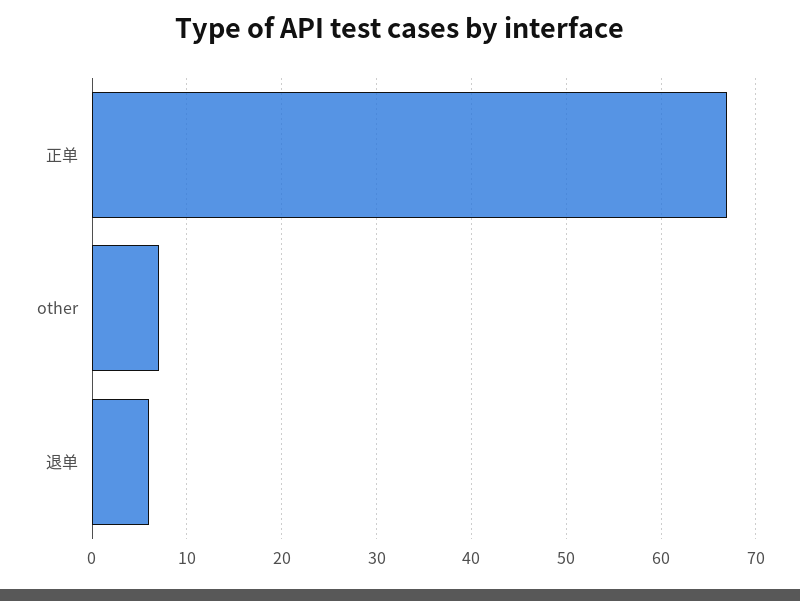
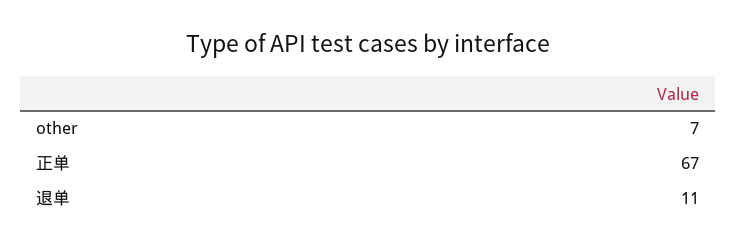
  {
    "正单": 67,
    "other": 7,
-   "退单": 6
+   "退单": 11
  }

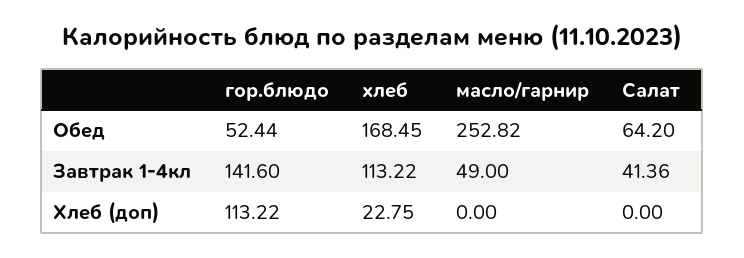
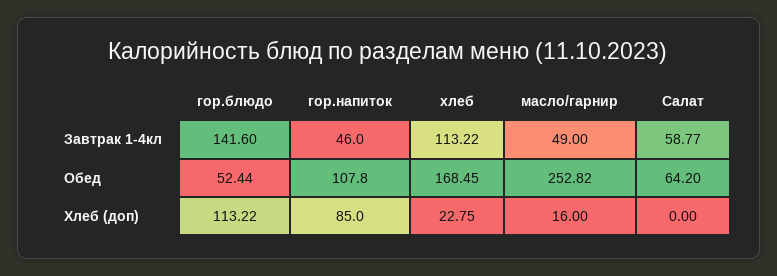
  {
    "гор.блюдо": {
      "Обед": 52.44,
      "Завтрак 1-4кл": 141.6,
      "Хлеб (доп)": 113.22
    },
    "хлеб": {
      "Обед": 168.45,
      "Завтрак 1-4кл": 113.22,
      "Хлеб (доп)": 22.75
    },
    "масло/гарнир": {
      "Обед": 252.82,
      "Завтрак 1-4кл": 49,
-     "Хлеб (доп)": 0
+     "Хлеб (доп)": 16
    },
    "Салат": {
      "Обед": 64.2,
-     "Завтрак 1-4кл": 41.36,
+     "Завтрак 1-4кл": 58.77,
      "Хлеб (доп)": 0
-   }
+   },
+   "гор.напиток": {
+     "Завтрак 1-4кл": 46,
+     "Обед": 107.8,
+     "Хлеб (доп)": 85
+   }
  }

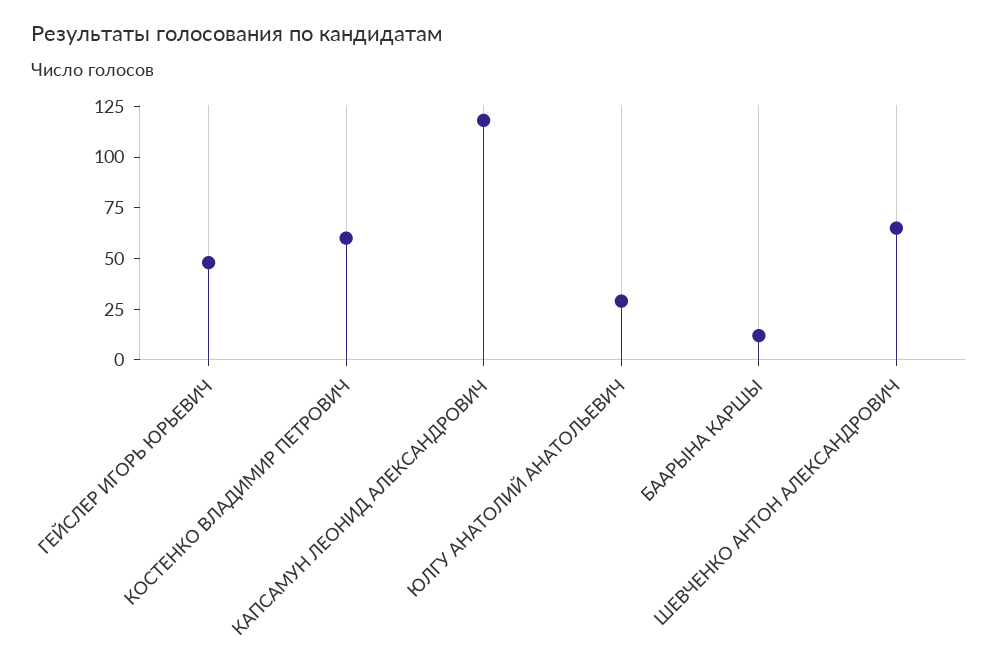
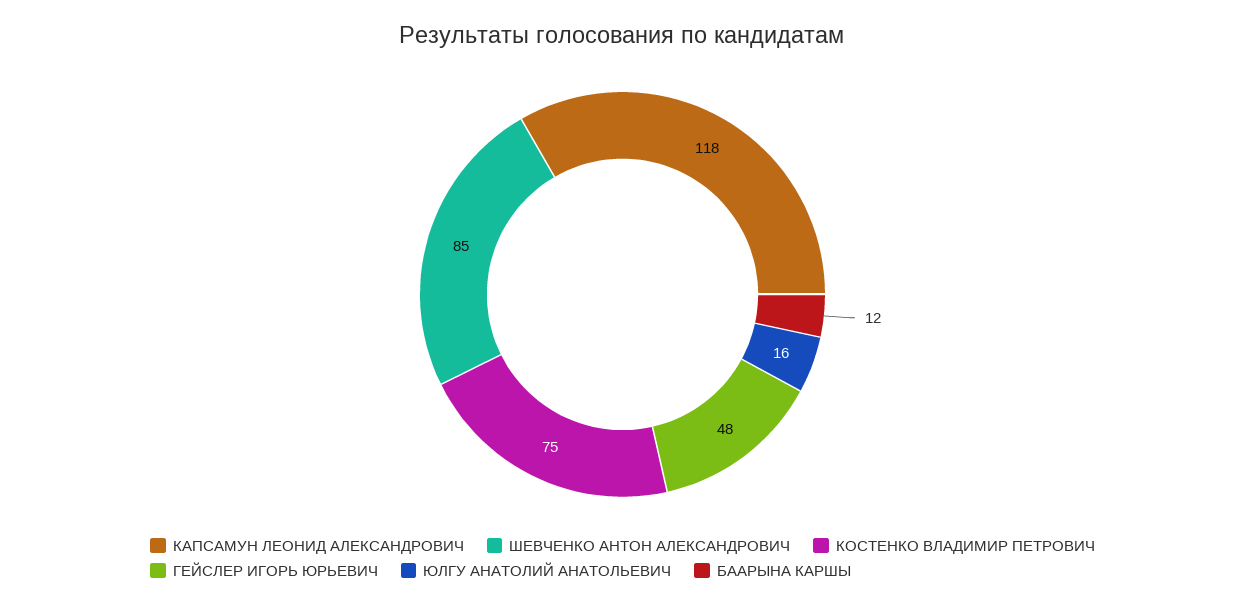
  {
    "ГЕЙСЛЕР ИГОРЬ ЮРЬЕВИЧ": 48,
-   "КОСТЕНКО ВЛАДИМИР ПЕТРОВИЧ": 60,
+   "КОСТЕНКО ВЛАДИМИР ПЕТРОВИЧ": 75,
    "КАПСАМУН ЛЕОНИД АЛЕКСАНДРОВИЧ": 118,
-   "ЮЛГУ АНАТОЛИЙ АНАТОЛЬЕВИЧ": 30,
+   "ЮЛГУ АНАТОЛИЙ АНАТОЛЬЕВИЧ": 16,
    "БААРЫНА КАРШЫ": 12,
-   "ШЕВЧЕНКО АНТОН АЛЕКСАНДРОВИЧ": 65
+   "ШЕВЧЕНКО АНТОН АЛЕКСАНДРОВИЧ": 85
  }

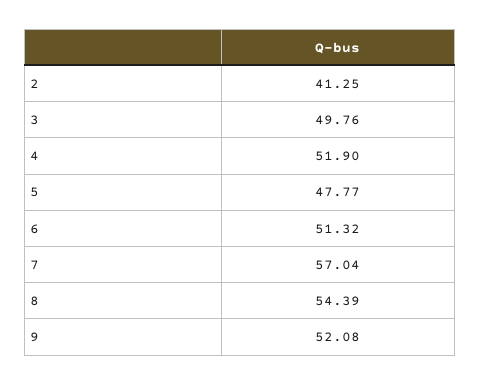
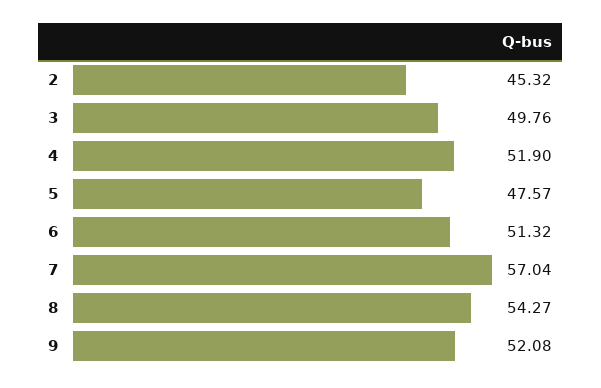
  {
-   "2": 41.25,
+   "2": 45.32,
    "3": 49.76,
    "4": 51.9,
-   "5": 47.77,
+   "5": 47.57,
    "6": 51.32,
    "7": 57.04,
-   "8": 54.39,
+   "8": 54.27,
    "9": 52.08
  }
* * * * * * *
Set down the entries shown above once more, exactly as they read, but without pictures.

### Solution for this problem
  {
    "正单": 67,
    "other": 7,
-   "退单": 6
+   "退单": 11
  }

  {
    "гор.блюдо": {
      "Обед": 52.44,
      "Завтрак 1-4кл": 141.6,
      "Хлеб (доп)": 113.22
    },
    "хлеб": {
      "Обед": 168.45,
      "Завтрак 1-4кл": 113.22,
      "Хлеб (доп)": 22.75
    },
    "масло/гарнир": {
      "Обед": 252.82,
      "Завтрак 1-4кл": 49,
-     "Хлеб (доп)": 0
+     "Хлеб (доп)": 16
    },
    "Салат": {
      "Обед": 64.2,
-     "Завтрак 1-4кл": 41.36,
+     "Завтрак 1-4кл": 58.77,
      "Хлеб (доп)": 0
-   }
+   },
+   "гор.напиток": {
+     "Завтрак 1-4кл": 46,
+     "Обед": 107.8,
+     "Хлеб (доп)": 85
+   }
  }

  {
    "ГЕЙСЛЕР ИГОРЬ ЮРЬЕВИЧ": 48,
-   "КОСТЕНКО ВЛАДИМИР ПЕТРОВИЧ": 60,
+   "КОСТЕНКО ВЛАДИМИР ПЕТРОВИЧ": 75,
    "КАПСАМУН ЛЕОНИД АЛЕКСАНДРОВИЧ": 118,
-   "ЮЛГУ АНАТОЛИЙ АНАТОЛЬЕВИЧ": 30,
+   "ЮЛГУ АНАТОЛИЙ АНАТОЛЬЕВИЧ": 16,
    "БААРЫНА КАРШЫ": 12,
-   "ШЕВЧЕНКО АНТОН АЛЕКСАНДРОВИЧ": 65
+   "ШЕВЧЕНКО АНТОН АЛЕКСАНДРОВИЧ": 85
  }

  {
-   "2": 41.25,
+   "2": 45.32,
    "3": 49.76,
    "4": 51.9,
-   "5": 47.77,
+   "5": 47.57,
    "6": 51.32,
    "7": 57.04,
-   "8": 54.39,
+   "8": 54.27,
    "9": 52.08
  }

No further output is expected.